De nombreuses start-ups à vocation industrielle témoignent de la difficulté à devenir des scale-ups. Il y a beaucoup d’obstacles dont certains sont d’ordre administratif que ce soit du côté des ressources humaines ou sur les aspects règlementaires, d’autres concernent l’accès à des terrains industriels. Ces récompenses nous apportent de la crédibilité, un soutien financier et un accompagnement humain qui permettent de « réduire les barrières » et de se focaliser sur le challenge industriel.
Quelles sont les conditions de réussite opérationnelle pour ce projet d’industrialisation ?
Dès le départ, nous avons eu l’ambition de produire nous-même les biopiles, tout simplement parce que c’est complexe et que nous portons l’expertise du process de fabrication. Les conditions opérationnelles sont multiples.
Avant même la construction du bâtiment, il faut anticiper toutes les questions liées à la sécurité de tous les salariés et plus particulièrement ceux qui travaillent autour des machines ou en laboratoire. La conception de notre wet-lab (ou laboratoire humide) dans lequel il y aura des manipulations de liquides et de solutions est soumis à des exigences règlementaires (mise en place d’un système d’extraction…). En amont par exemple, il y aura des préventions sécuritaires, habituelles en industrie, à prendre en compte comme celle de protéger de l’inhalation de particules. Les questions portent également sur le positionnement des machines, sur les axes de déplacement et sur l’organisation des espaces de travail. C’est toute l’organisation du travail humain qui doit être pensée et anticipée avec les contraintes liées à la sécurité et au process de production.
Lorsque le bâtiment sera prêt, nous devrons déplacer les machines avec précaution. Ces machines, de plus de
1 million d’euros chacune sont uniques, c’est l’équipe dédiée à l’industrialisation qui a travaillé sur leur conception dans l’objectif de produire à l’échelle industrielle.

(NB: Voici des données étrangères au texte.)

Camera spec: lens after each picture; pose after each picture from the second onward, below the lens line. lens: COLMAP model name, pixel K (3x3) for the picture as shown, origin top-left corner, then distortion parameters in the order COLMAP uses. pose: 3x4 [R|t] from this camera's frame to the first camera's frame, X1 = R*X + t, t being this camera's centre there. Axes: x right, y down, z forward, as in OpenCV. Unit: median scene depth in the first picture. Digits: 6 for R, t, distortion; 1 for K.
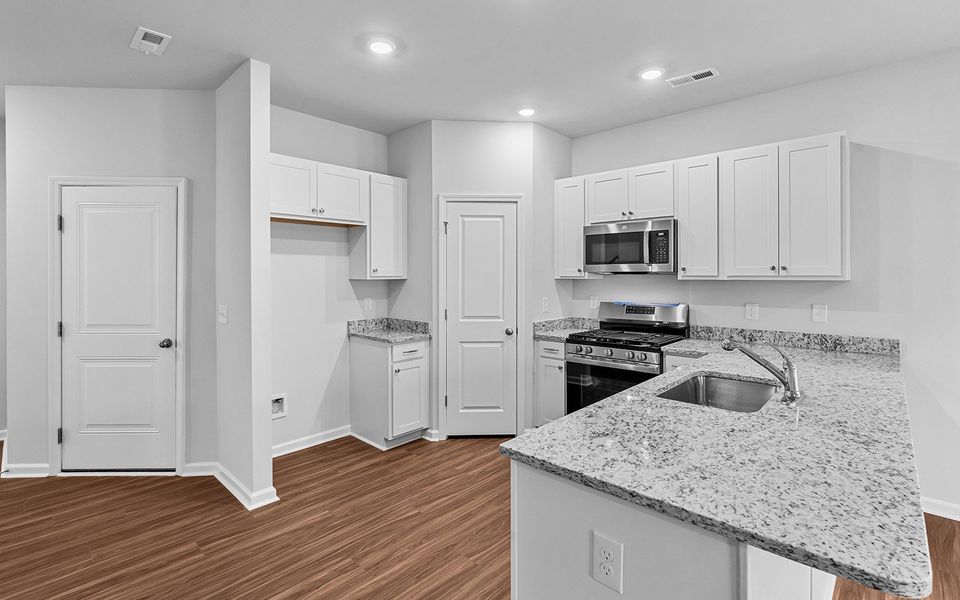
lens RADIAL K [[442.7, 0, 481.3], [0, 442.7, 276.9], [0, 0, 1]] dist [-0.000115, 0.000125]
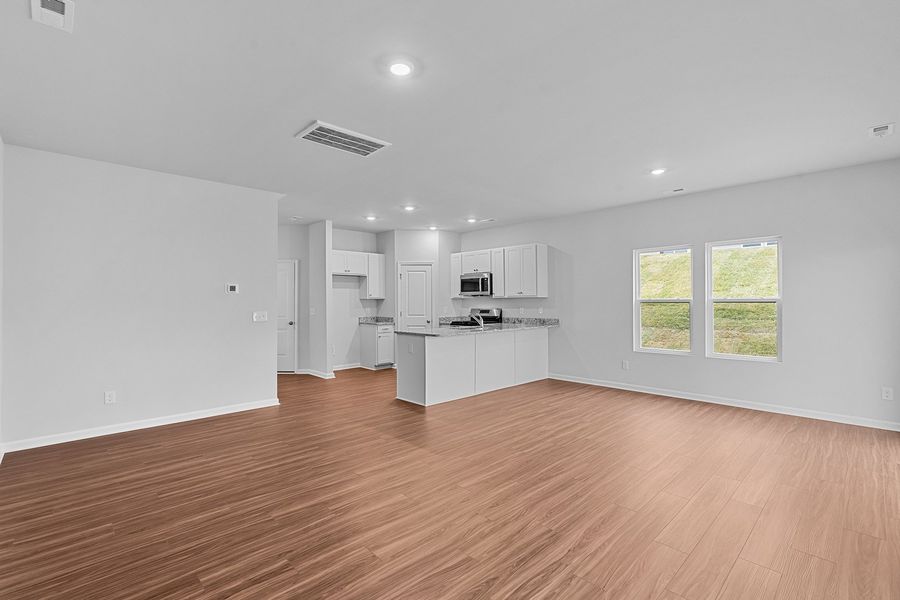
lens RADIAL K [[409.2, 0, 448.9], [0, 409.2, 300.5], [0, 0, 1]] dist [0.003178, 0.000215]
pose [[0.998283, -0.004623, -0.058386, 0.308218], [0.004235, 0.999968, -0.006768, 0.032167], [0.058416, 0.006509, 0.998271, -1.168243]]
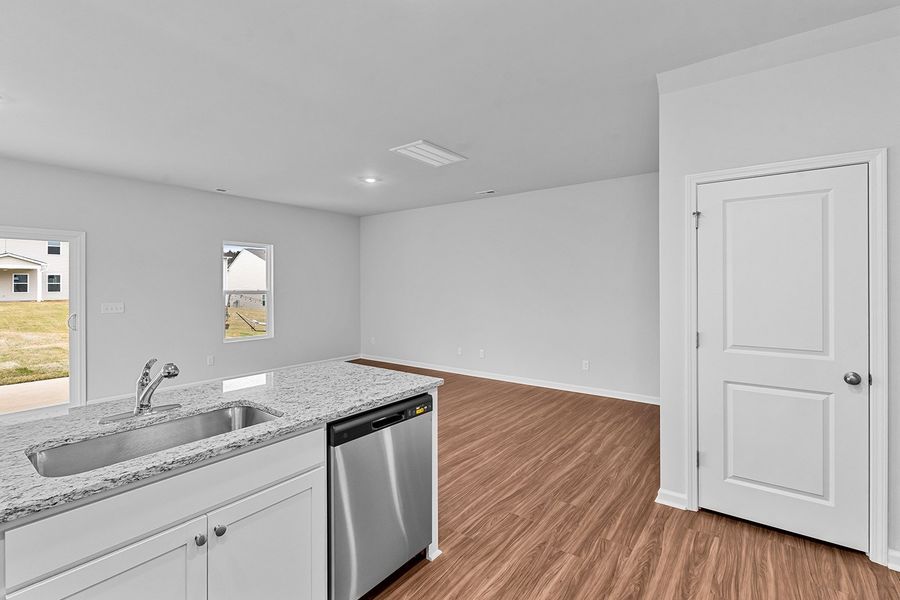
lens RADIAL K [[422.8, 0, 447.8], [0, 422.8, 284.0], [0, 0, 1]] dist [0.001688, 0.000134]
pose [[-0.994354, 0.002294, -0.106088, 0.073403], [0.001673, 0.999981, 0.005940, -0.006632], [0.106100, 0.005729, -0.994339, 0.974329]]
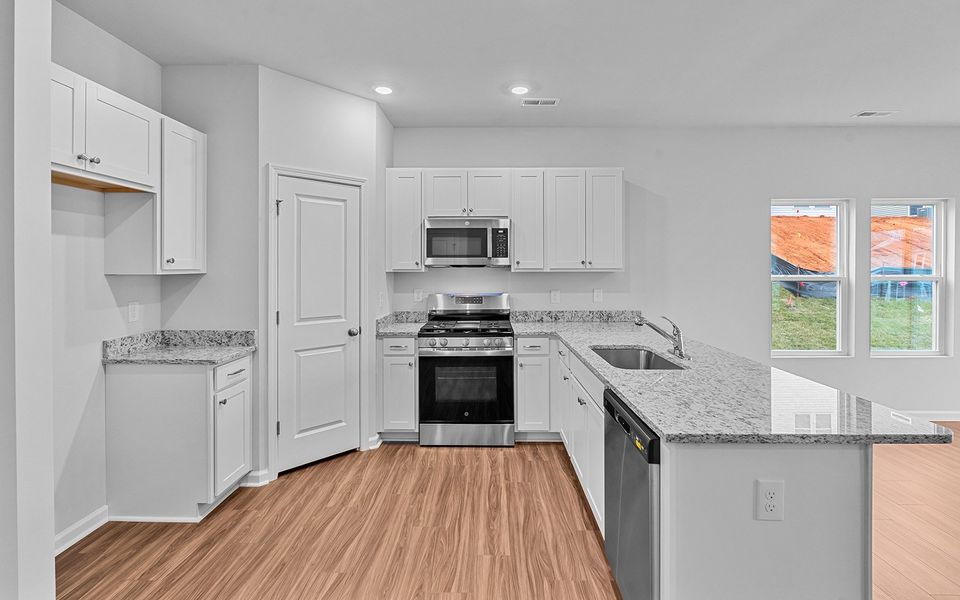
lens RADIAL K [[434.2, 0, 482.4], [0, 434.2, 267.4], [0, 0, 1]] dist [-0.000746, 0.000094]
pose [[0.742146, 0.001252, 0.670237, -0.339598], [0.003274, 0.999980, -0.005493, 0.000568], [-0.670230, 0.006271, 0.742127, 0.194495]]
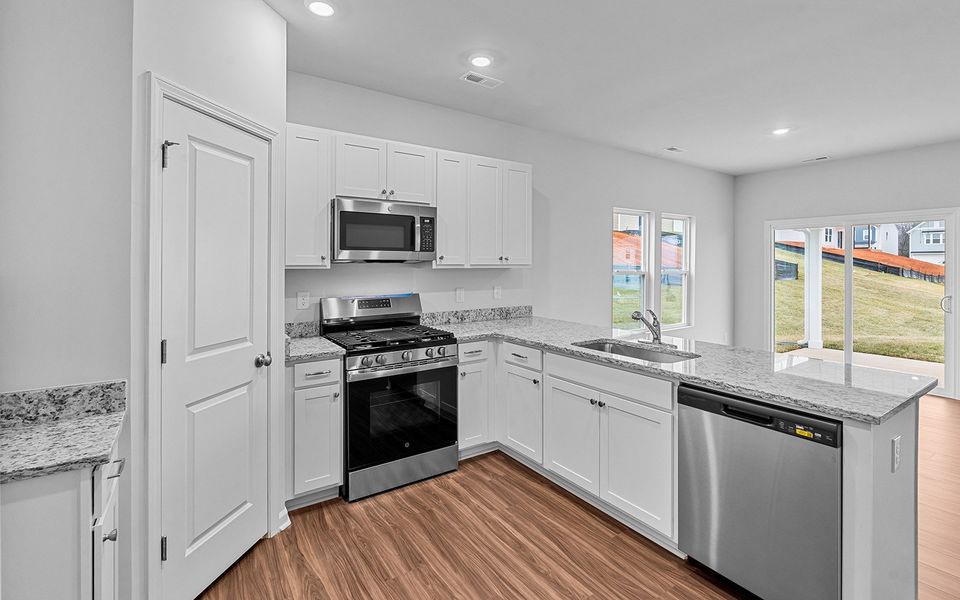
lens RADIAL K [[435.3, 0, 480.4], [0, 435.3, 264.5], [0, 0, 1]] dist [-0.000588, 0.000155]
pose [[0.222774, 0.000572, 0.974870, -0.447718], [0.001801, 0.999998, -0.000998, -0.001518], [-0.974869, 0.001978, 0.222772, 0.622657]]
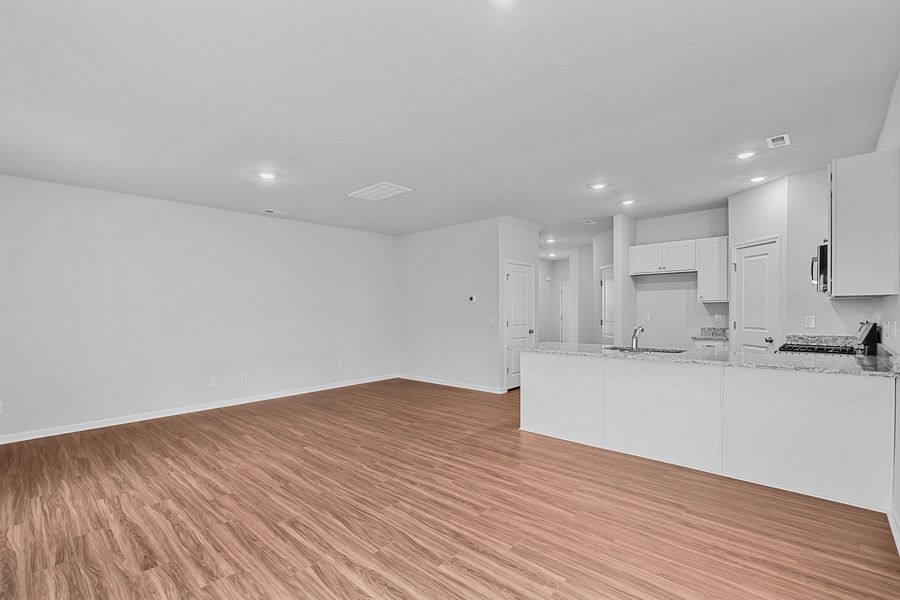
lens RADIAL K [[408.2, 0, 434.1], [0, 408.2, 316.6], [0, 0, 1]] dist [0.000699, 0.000043]
pose [[-0.012976, 0.019207, -0.999731, 1.365446], [0.007531, 0.999789, 0.019110, 0.023539], [0.999887, -0.007281, -0.013118, 0.001129]]
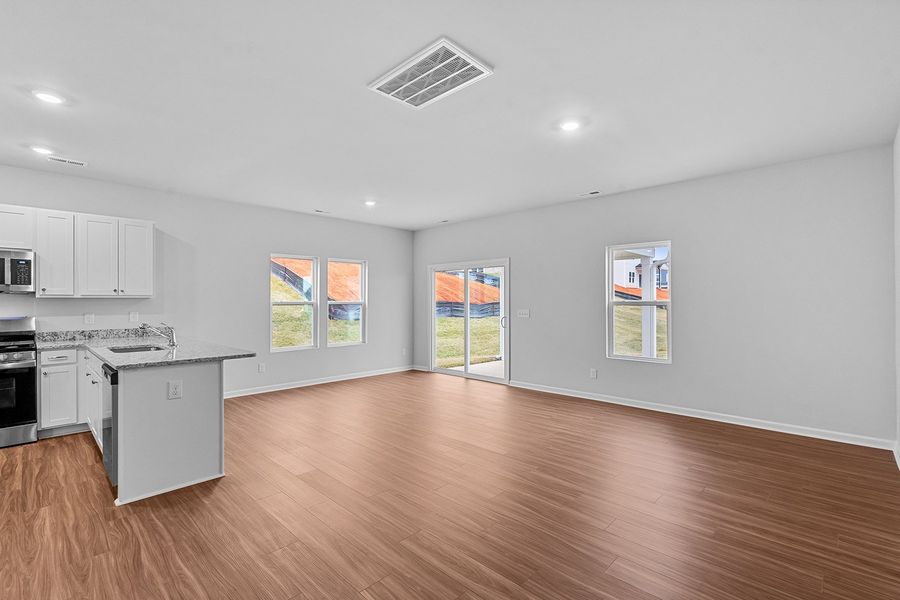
lens RADIAL K [[409.2, 0, 448.9], [0, 409.2, 300.5], [0, 0, 1]] dist [0.003178, 0.000215]
pose [[0.021813, 0.005569, 0.999747, -0.704294], [0.008466, 0.999948, -0.005754, 0.030365], [-0.999726, 0.008589, 0.021765, -0.248844]]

En 2024, nous allons démontrer notre capacité à produire une dizaine de milliers d’unités par jour et nous commencerons à délivrer les commandes aux clients. Il n’y a rien de trivial de passer de quantité de laboratoire, à des quantités pilotes puis des quantités industrielles que ce soit dans la formulation, les mélanges, les interactions entre les molécules ou les matériaux. Il y a une chimie des interfaces à contrôler à différentes phases avec des éléments hydrophobes et d’autres hydrophiles qui doivent être assemblés sur du papier.
Pourquoi avez-vous fait le choix d’industrialiser sur la région grenobloise ?
C’est bien l’écosystème grenoblois qui a permis la création de BeFC : on peut même dire que c’était écrit « noir sur blanc » à l’image de ce que l’on produit, du carbone sur du papier. Ici on a tout : la chimie, la biologie, la physique, la science des matériaux, etc… et du papier avec la présence d’acteurs comme l’école d’ingénieur INP-Pagora ou encore le CTP (Centre Technique du Papier) avec lequel nous avons, entre autres, réalisé des tests sur un produit intermédiaire à la demande d’un client et dont on a démontré sa recyclabilité à 97%. Nous avons de nombreux partenariats dans la région et avons à cœur de les faire fleurir.
Être à Grenoble c’est aussi un atout pour les recrutements. Si aujourd‘hui nous avons des difficultés à recruter des techniciens, ce n’est nullement le cas pour les ingénieurs. Cette facilité à recruter ce profil est le fruit de l’histoire scientifique et industrielle du bassin grenoblois : l’industrie du papier, la recherche en électrochimie (notre laboratoire de recherche existe depuis la création de l’université -Joseph Fourier), l’industrie micro-électronique, etc.